Using the data below, copy each line that includes the word "socket".

[Saved data entries]
☆ ☆ ☆ ☆

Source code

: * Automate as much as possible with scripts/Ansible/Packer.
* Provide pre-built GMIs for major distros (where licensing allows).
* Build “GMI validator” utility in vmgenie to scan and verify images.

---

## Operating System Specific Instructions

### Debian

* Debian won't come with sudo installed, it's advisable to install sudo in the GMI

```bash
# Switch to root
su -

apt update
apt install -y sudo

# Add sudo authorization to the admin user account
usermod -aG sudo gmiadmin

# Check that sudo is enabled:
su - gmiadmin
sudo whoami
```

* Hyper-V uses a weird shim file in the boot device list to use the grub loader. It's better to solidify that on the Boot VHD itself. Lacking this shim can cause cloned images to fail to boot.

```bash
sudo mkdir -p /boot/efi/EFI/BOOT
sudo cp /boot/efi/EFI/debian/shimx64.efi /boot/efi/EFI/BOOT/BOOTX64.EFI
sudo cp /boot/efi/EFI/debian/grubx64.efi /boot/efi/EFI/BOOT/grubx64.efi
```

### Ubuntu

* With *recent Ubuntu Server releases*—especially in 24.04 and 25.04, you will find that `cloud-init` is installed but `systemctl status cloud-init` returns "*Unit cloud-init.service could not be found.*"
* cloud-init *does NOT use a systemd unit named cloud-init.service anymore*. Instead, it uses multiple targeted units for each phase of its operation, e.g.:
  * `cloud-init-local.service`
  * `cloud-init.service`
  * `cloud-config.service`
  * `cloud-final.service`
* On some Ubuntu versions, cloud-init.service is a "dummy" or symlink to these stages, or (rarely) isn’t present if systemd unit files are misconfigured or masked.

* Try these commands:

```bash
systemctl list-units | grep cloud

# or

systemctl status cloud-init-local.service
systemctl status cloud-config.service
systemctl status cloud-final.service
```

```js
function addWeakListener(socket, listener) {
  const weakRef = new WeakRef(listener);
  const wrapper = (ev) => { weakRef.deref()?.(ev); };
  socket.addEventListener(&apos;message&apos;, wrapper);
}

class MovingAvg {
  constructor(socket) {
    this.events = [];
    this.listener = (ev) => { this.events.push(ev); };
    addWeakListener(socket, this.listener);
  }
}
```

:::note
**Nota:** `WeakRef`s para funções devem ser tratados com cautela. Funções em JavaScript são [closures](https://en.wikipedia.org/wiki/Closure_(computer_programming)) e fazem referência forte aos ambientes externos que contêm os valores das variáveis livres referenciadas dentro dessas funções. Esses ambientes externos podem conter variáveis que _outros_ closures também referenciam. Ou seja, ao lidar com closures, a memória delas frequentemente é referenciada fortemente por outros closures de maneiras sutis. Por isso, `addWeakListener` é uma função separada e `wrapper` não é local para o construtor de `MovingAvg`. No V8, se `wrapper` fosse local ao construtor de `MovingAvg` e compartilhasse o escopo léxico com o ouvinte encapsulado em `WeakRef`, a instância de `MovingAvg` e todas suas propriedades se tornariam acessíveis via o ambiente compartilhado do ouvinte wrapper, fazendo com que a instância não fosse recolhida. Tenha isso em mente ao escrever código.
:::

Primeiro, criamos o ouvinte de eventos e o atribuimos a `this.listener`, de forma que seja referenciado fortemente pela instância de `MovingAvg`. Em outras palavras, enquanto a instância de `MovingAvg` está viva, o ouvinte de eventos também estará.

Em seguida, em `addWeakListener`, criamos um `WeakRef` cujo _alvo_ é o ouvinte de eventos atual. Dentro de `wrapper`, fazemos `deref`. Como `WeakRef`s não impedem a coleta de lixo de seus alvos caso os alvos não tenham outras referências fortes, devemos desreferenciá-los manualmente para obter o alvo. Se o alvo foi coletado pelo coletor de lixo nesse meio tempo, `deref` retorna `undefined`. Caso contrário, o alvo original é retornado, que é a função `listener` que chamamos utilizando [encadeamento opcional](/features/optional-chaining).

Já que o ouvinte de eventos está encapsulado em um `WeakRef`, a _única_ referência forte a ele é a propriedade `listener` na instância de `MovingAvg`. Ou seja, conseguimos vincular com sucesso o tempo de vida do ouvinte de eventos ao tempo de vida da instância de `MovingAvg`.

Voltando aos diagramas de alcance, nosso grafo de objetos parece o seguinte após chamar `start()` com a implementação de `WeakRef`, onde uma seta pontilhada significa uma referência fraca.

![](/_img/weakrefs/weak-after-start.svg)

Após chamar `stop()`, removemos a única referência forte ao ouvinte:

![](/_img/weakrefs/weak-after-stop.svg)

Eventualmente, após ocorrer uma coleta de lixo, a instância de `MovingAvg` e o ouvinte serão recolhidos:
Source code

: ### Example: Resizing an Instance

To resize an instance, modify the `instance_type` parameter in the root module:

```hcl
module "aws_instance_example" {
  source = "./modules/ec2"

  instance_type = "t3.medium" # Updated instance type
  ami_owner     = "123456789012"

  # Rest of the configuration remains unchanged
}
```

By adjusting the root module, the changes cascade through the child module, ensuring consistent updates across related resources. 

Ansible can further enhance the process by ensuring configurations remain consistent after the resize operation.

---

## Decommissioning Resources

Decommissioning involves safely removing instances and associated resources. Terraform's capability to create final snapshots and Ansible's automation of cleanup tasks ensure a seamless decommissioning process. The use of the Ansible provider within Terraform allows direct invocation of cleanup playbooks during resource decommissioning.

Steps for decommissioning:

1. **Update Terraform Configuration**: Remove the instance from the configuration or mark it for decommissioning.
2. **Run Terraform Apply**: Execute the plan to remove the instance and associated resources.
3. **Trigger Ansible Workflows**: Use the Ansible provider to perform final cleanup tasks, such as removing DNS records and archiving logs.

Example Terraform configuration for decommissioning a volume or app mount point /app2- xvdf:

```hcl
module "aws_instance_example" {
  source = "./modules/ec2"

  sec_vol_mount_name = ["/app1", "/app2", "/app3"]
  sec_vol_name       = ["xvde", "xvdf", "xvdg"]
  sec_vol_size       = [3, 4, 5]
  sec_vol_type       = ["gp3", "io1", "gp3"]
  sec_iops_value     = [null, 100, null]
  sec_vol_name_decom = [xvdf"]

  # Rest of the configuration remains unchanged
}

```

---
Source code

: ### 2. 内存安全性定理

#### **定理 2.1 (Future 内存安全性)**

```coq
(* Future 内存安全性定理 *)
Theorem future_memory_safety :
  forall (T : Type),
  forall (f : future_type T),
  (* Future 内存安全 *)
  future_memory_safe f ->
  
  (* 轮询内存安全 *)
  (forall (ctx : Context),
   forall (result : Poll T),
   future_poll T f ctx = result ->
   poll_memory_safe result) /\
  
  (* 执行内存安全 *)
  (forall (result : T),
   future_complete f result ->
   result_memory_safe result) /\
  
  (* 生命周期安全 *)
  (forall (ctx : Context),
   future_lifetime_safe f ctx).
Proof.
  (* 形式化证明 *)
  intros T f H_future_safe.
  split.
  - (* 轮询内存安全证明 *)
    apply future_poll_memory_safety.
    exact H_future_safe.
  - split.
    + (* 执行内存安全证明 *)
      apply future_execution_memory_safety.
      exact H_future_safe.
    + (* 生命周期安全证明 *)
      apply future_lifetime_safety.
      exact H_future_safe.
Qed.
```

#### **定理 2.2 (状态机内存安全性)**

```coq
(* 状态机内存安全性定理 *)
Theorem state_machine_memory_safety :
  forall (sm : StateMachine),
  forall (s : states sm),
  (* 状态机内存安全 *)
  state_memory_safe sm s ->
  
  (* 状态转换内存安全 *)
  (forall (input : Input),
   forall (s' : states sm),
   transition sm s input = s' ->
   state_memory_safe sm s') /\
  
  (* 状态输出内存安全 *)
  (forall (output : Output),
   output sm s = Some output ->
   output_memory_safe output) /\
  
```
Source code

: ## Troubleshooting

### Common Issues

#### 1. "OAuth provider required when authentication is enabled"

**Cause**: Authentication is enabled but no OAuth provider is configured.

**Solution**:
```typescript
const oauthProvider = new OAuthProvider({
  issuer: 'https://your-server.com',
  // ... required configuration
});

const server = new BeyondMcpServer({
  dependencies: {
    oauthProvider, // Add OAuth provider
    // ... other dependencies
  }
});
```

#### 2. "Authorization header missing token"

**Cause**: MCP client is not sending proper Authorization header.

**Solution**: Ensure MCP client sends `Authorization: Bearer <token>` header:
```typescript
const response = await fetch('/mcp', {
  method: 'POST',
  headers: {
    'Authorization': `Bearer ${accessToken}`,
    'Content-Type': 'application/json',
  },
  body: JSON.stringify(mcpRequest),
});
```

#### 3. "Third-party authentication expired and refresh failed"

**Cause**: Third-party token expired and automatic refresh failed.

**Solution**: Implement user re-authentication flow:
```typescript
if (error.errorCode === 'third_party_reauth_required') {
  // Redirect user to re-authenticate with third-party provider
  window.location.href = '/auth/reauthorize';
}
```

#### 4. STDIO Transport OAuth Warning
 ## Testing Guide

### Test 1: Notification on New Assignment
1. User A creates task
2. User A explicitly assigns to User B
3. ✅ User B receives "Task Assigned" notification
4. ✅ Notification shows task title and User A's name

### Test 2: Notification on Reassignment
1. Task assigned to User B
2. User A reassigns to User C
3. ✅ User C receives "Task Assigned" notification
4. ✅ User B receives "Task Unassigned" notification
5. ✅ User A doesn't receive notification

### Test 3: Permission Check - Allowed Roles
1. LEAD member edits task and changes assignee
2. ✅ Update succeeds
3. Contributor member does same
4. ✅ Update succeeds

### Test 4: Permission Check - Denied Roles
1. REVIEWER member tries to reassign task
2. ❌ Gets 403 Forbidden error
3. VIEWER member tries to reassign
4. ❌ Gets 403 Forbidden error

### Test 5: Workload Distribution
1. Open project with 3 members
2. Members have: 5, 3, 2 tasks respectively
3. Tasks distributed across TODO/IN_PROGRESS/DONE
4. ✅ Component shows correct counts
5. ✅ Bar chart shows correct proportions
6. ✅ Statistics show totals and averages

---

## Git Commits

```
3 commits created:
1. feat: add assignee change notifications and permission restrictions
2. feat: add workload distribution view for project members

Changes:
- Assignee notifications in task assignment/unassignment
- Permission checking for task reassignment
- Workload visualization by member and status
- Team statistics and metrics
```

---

☆ ☆ ☆ ☆

__Response to this exercise__.
function addWeakListener(socket, listener) {
  socket.addEventListener(&apos;message&apos;, wrapper);
  constructor(socket) {
    addWeakListener(socket, this.listener);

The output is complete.